Text passage:
------------------------------------------------------------------------
# Textual embeddings Notebook

#### Big issue with memory --> May need to move the embedding into the __getitem__ method --> Will make code slower however

In [1]:
# Imports
import os
import pandas as pd
import numpy as np

In [2]:
data_path = '../data/Bert_data/'
train_path = data_path + 'train_df_wQuery_.jsonl'
test_path = data_path + 'test_seen_df_wQuery_.jsonl'

In [3]:
train_df = pd.read_json(train_path, lines=True)
test_df = pd.read_json(test_path, lines=True)

In [4]:
print(f"Lengths of train and test set: {len(train_df)}, {len(test_df)}")

Lengths of train and test set: 8500, 1000


In [5]:
train_df.head()

Unnamed: 0,id,img,label,text,query_1
0,42953,img/42953.png,0,its their character not their color that matters,The image presents two distinct portraits of a...
1,23058,img/23058.png,0,don't be afraid to love again everyone is not ...,The image captures a tender moment between a m...
2,13894,img/13894.png,0,putting bows on your pet,The image presents two photos of a gray cat ad...
3,37408,img/37408.png,0,i love everything and everybody! except for sq...,The image is a collage of two photos featuring...
------------------------------------------------------------------------
Provided material:
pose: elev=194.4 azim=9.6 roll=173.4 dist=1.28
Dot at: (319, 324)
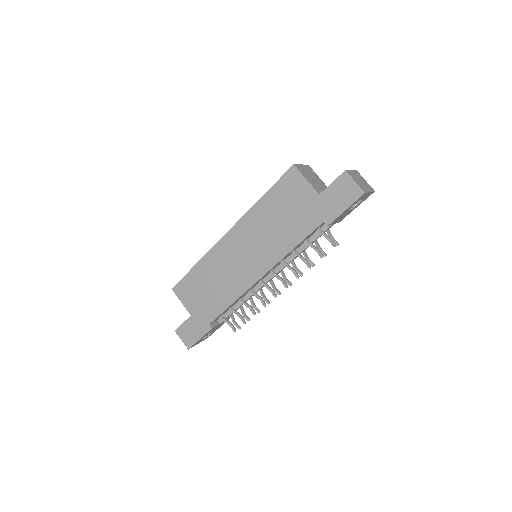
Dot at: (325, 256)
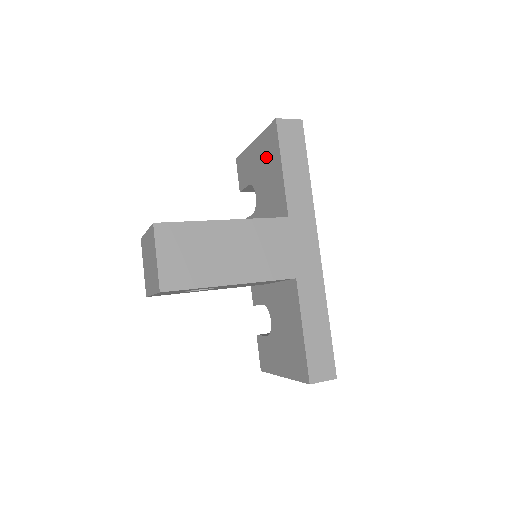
------------------------------------------------------------------------
Given exercise 1: Write out the textual embeddings notebook from "test_df = pd.read_json(test_path, lines=True)" to "train_df.head()", word for word.
Given exercise 2: Continue the textual embeddings notebook from the point where it stops.

Exercise output 1:
test_df = pd.read_json(test_path, lines=True)

In [4]:
print(f"Lengths of train and test set: {len(train_df)}, {len(test_df)}")

Lengths of train and test set: 8500, 1000


In [5]:
train_df.head()

Exercise output 2:
4,82403,img/82403.png,0,"everybody loves chocolate chip cookies, even h...",The image is a black and white photograph feat...


In [6]:
# Importing Bert
import torch
from torch.utils.data import Dataset, DataLoader
from transformers import BertTokenizer, BertModel

  from .autonotebook import tqdm as notebook_tqdm


In [7]:
# Load pre-trained model and tokenizer
tokenizer = BertTokenizer.from_pretrained('bert-base-uncased')
model = BertModel.from_pretrained('bert-base-uncased')

In [8]:
max_len_train = train_df['query_1'].apply(lambda n: len(n.split())).max()
print(f"Longest description: {max_len_train}")

Longest description: 841


In [9]:
class TextDataset(Dataset):
    def __init__(self, df, tokenizer, model, max_len = 512):
        self.df = df
        self.tokenizer = tokenizer
        self.text = df['query_1']
        self.labels = df['label']
        self.ids = df['id']
        self.max_len = max_len
        
        # Bert Model
        self.model = model
        
        self.embeddings = []
        sentences = df['query_1'].tolist() # List of sentences
        
        inputs = tokenizer(
            sentences,
            padding=True,
            truncation=True,  # Apply truncation to ensure sequences don't exceed the model's token limit
            return_tensors='pt'  # Return PyTorch tensors
        )       
        ids = inputs['input_ids']
        mask = inputs['attention_mask']
            
        with torch.no_grad():
            outputs = model(**inputs)
                
        # Get the embeddings of the [CLS] token
        embeddings_list = outputs.last_hidden_state[:,0,:].tolist() # output is a context vector of 768 dimensions
        self.embeddings = embeddings_list
        
        
    def __len__(self):
        return len(self.df)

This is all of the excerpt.